Sep. 14 2018 — The recent tweet from Elon Musk has understandably made big news, but it is worth pointing out that the appetite for taking public companies private has been a key area of activity this year. S&P Global Market Intelligence’s data shows that 2018YTD is already at 39% of 2017 numbers, standing at €17.8bn of deal value across 32 completed deals, globally. Going-private closed deal count is at a healthy 49% compared to full 2017 numbers.

In terms of most popular sectors for going-private deals, since 2013 - Information Technology has been leading the pack with €108.9bn of aggregate deal value recorded across 104 deals, while Consumer Discretionary* is trending as a distant second with €49.7bn of total deal value.

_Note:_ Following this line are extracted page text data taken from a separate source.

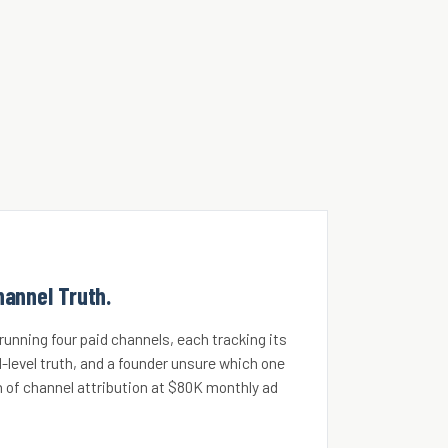
hannel Truth.
unning four paid channels, each tracking its
-level truth, and a founder unsure which one
 of channel attribution at $80K monthly ad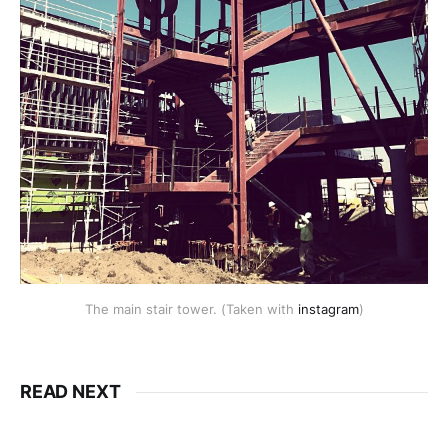
The main stair tower. (Taken with
instagram
)
READ NEXT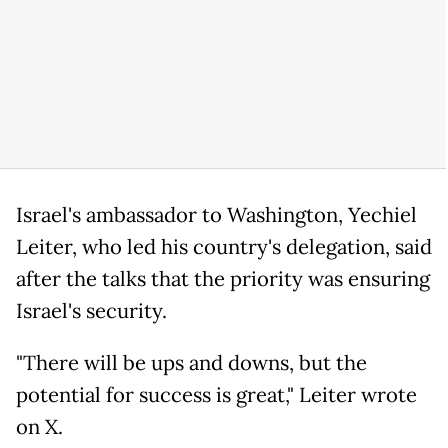
Israel's ambassador to Washington, Yechiel
Leiter, who led his country's delegation, said
after the talks that the priority was ensuring
Israel's security.
"There will be ups and downs, but the
potential for success is great," Leiter wrote
on X.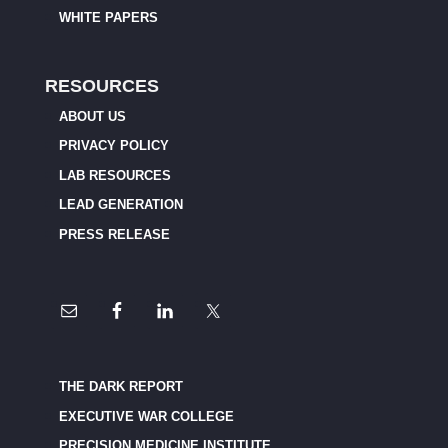
WHITE PAPERS
RESOURCES
ABOUT US
PRIVACY POLICY
LAB RESOURCES
LEAD GENERATION
PRESS RELEASE
THE DARK REPORT
EXECUTIVE WAR COLLEGE
PRECISION MEDICINE INSTITUTE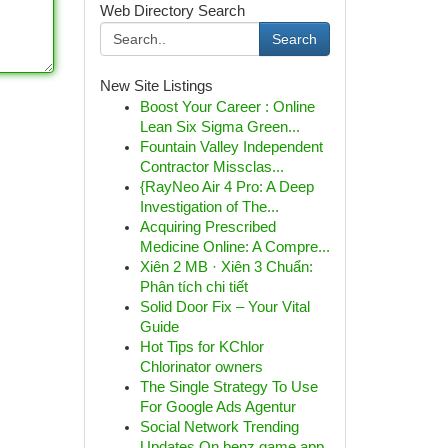
Web Directory Search
Search
New Site Listings
Boost Your Career : Online
Lean Six Sigma Green...
Fountain Valley Independent
Contractor Missclas...
{RayNeo Air 4 Pro: A Deep
Investigation of The...
Acquiring Prescribed
Medicine Online: A Compre...
Xiên 2 MB · Xiên 3 Chuẩn:
Phân tích chi tiết
Solid Door Fix – Your Vital
Guide
Hot Tips for KChlor
Chlorinator owners
The Single Strategy To Use
For Google Ads Agentur
Social Network Trending
Updates On benz game app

The top target location for going private deals is the US, and interestingly – China comes in at second place, with UK following. The three regions have seen total deal size of €218.8 during the period of 2013 through 2018YTD. The popularity of these locations is further supported by the fact that after going private, average target’s EBITDA values have increased compared to when those companies were public. The US-based going private targets grew their EBITDA by average of 56% since leaving the public market, while Chinese and the UK-located companies grew EBITDA by 10% and 38%, respectively. Overall, the going private moves proved to be successful for ex-public companies globally within the 2013 – 2018YTD deals’ time frame, where their average Net Income values grew by 58% while EBITDA values grew by a smaller but yet attractive 29%.

In terms of the deal pipeline, 18 going-private deals were announced globally since 1st January 2018 and would add €25.8bn of aggregate deal value to already closed €17.8bn.